The key idea is to estimate the competence of each skill, extrapolate how much competence could improve through practice, and situate the skill in the task distribution through competence-aware planning. This approach is implemented in a fully autonomous system where the robot repeatedly plans, practices, and learns. The robot selects skills to practice based on the predicted improvement in task success, rather than focusing on the most incompetent skills.
The method is evaluated in both simulated and real-world environments. In simulated environments, the robot learns effective parameter policies more sample-efficiently than several baselines. In real-world environments, the robot demonstrates the ability to handle noise from perception and control and improves its ability to solve long-horizon mobile-manipulation tasks after a few hours of autonomous practice.

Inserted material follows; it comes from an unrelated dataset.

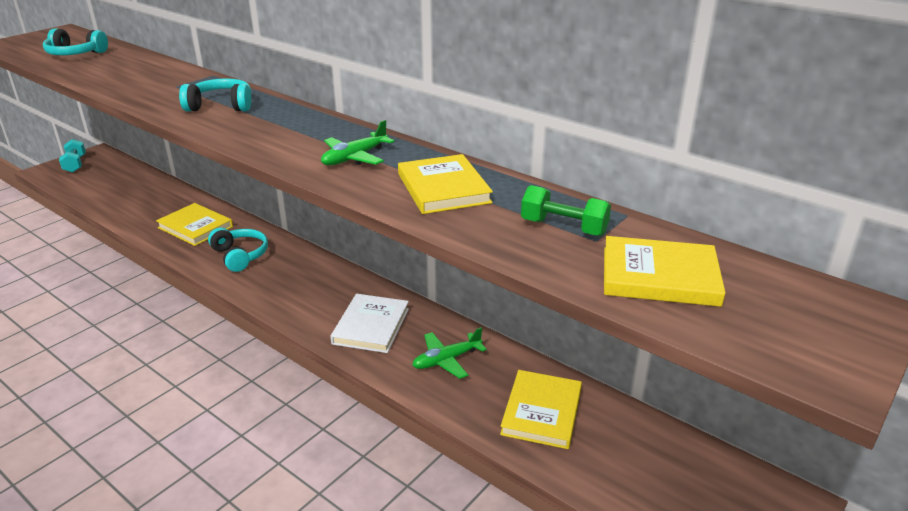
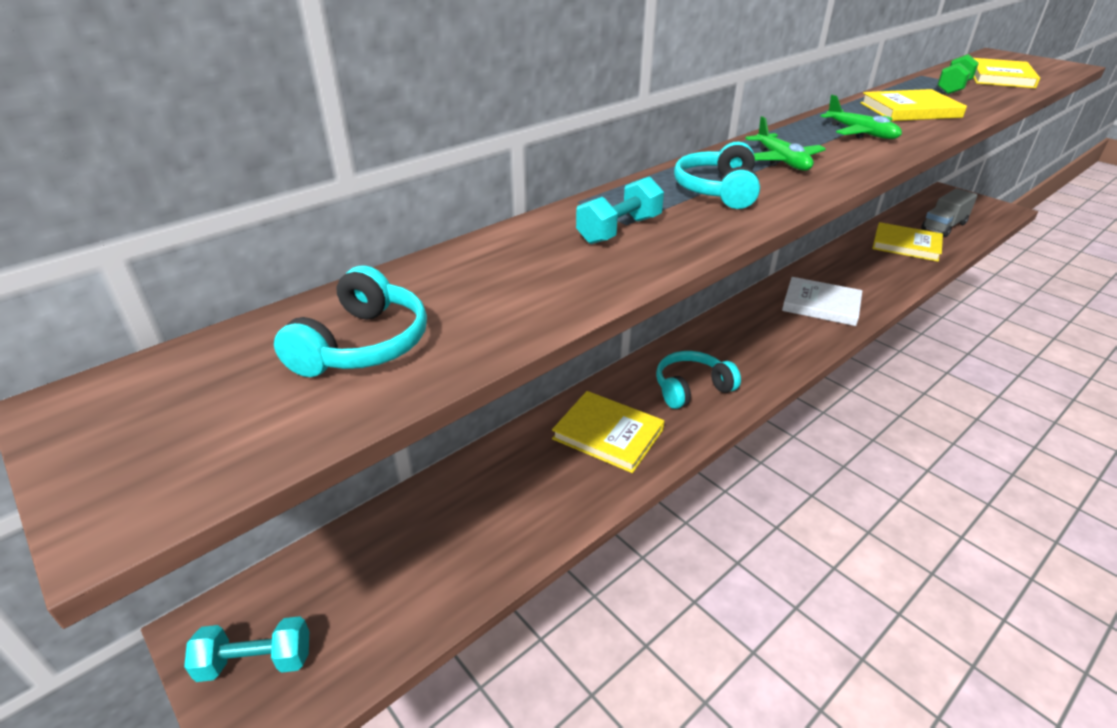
camera: 80 degrees left, 5 degrees up
yellow book [156,203,233,246] -> yellow book turned 75 degrees clockwise [552,391,664,473]
green plane [412,327,487,379] -> green plane moved to [745,116,826,171]
none -> turquoise dumbbell [576,176,664,244]
none -> grey truck [921,188,978,237]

The paper also discusses related work in reinforcement learning and parameter policy learning, highlighting the importance of active learning in complex, long-horizon tasks. The approach is compared to other methods, including those that focus on competence gradient, skill diversity, and task relevance. The results show that the proposed method outperforms these approaches in terms of sample efficiency and task success.
The paper concludes that the proposed method, called Estimate, Extrapolate & Situate (EES), is a promising approach for robots to learn parameter policies for parameterized skills in complex, long-horizon tasks. The method is particularly effective in environments with high noise and uncertainty, and it enables the robot to adapt to new tasks and environments through continuous learning.This paper presents a method for robots to learn parameter policies for parameterized skills through active learning. The robot is equipped with a library of parameterized skills, an AI planner for sequencing these skills, and a prior distribution for selecting skill parameters. The goal is to rapidly specialize these parameters to the specific objects, goals, and constraints in the environment. The robot autonomously plans, practices, and learns without environment resets, improving its ability to solve long-horizon tasks.

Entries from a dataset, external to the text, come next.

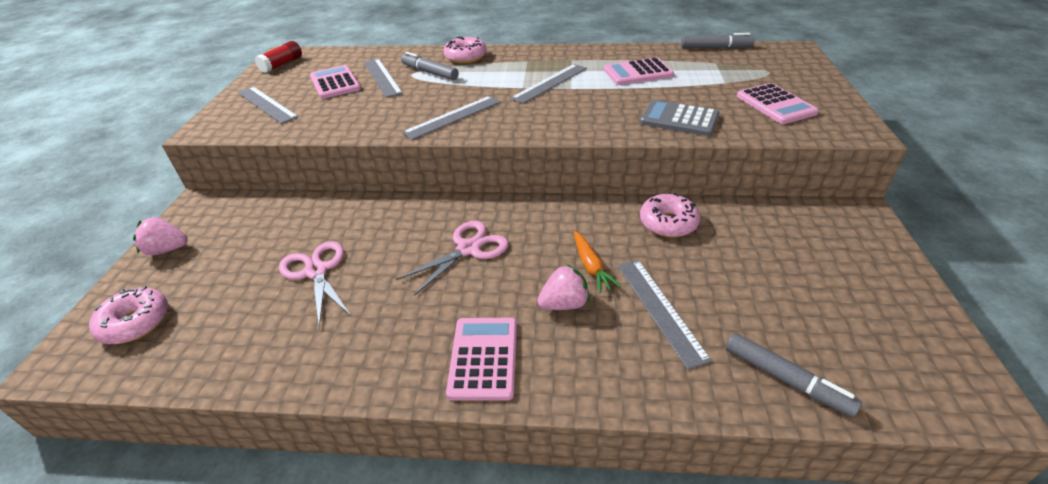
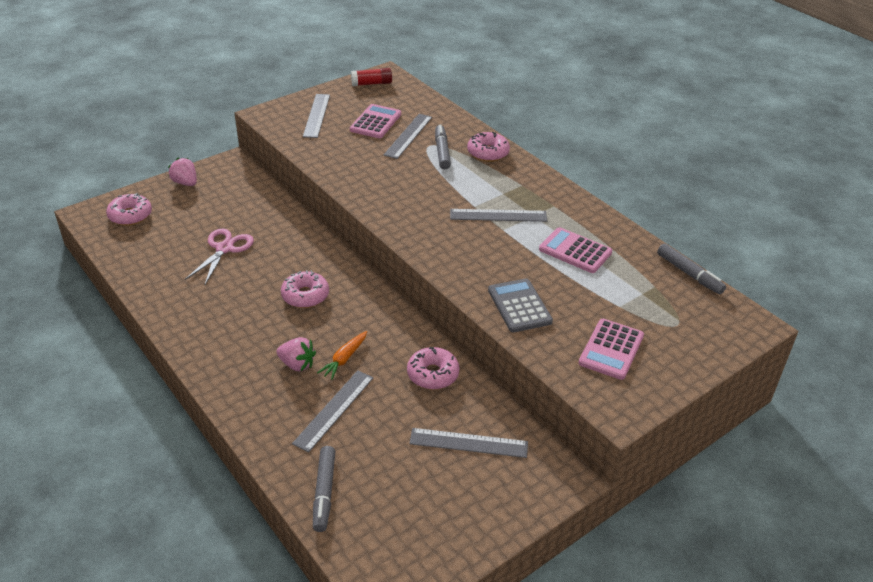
camera: 45 degrees right, 0 degrees up
pink scissors [396,221,509,296] -> pink donut [281,270,329,308]
grey ruler [402,96,501,140] -> grey ruler moved to [409,428,528,458]
pink calculator [446,318,517,401] -> none

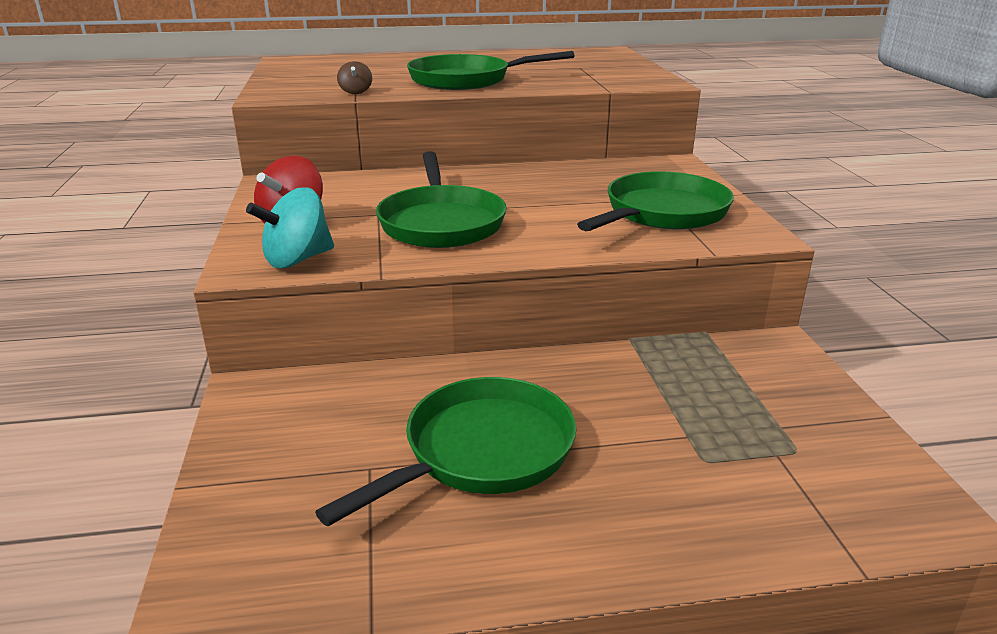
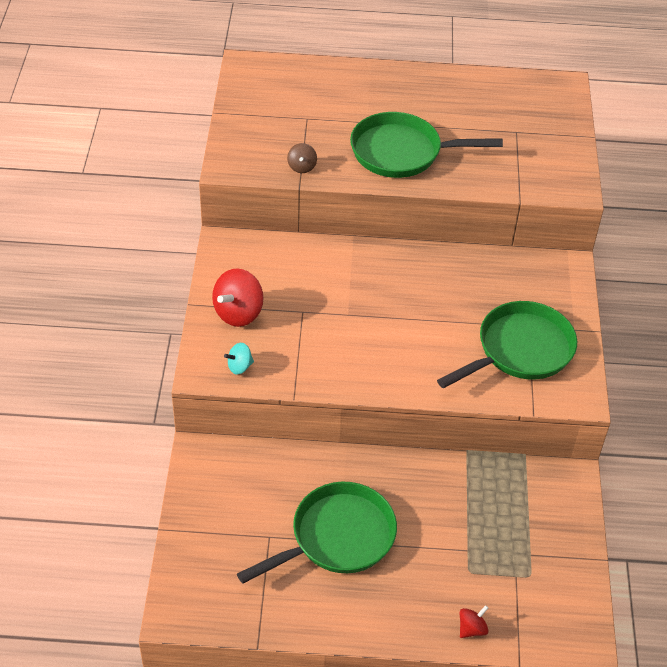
camera: 10 degrees right, 20 degrees up
turquoise spinning top [246,187,334,268] -> turquoise spinning top [224,343,254,375], size x0.54
green pan [376,151,507,248] -> none
none -> red spinning top [460,605,488,638]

The key idea is to estimate the competence of each skill, extrapolate how much competence could improve through practice, and situate the skill in the task distribution through competence-aware planning. This approach is implemented in a fully autonomous system where the robot repeatedly plans, practices, and learns. The robot selects skills to practice based on the predicted improvement in task success, rather than focusing on the most incompetent skills.
The method is evaluated in both simulated and real-world environments. In simulated environments, the robot learns effective parameter policies more sample-efficiently than several baselines. In real-world environments, the robot demonstrates the ability to handle noise from perception and control and improves its ability to solve long-horizon mobile-manipulation tasks after a few hours of autonomous practice.

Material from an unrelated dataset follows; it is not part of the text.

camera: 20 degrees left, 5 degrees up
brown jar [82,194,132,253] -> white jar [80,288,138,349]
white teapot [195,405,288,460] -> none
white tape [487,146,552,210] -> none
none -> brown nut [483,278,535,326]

The paper also discusses related work in reinforcement learning and parameter policy learning, highlighting the importance of active learning in complex, long-horizon tasks. The approach is compared to other methods, including those that focus on competence gradient, skill diversity, and task relevance. The results show that the proposed method outperforms these approaches in terms of sample efficiency and task success.
The paper concludes that the proposed method, called Estimate, Extrapolate & Situate (EES), is a promising approach for robots to learn parameter policies for parameterized skills in complex, long-horizon tasks. The method is particularly effective in environments with high noise and uncertainty, and it enables the robot to adapt to new tasks and environments through continuous learning.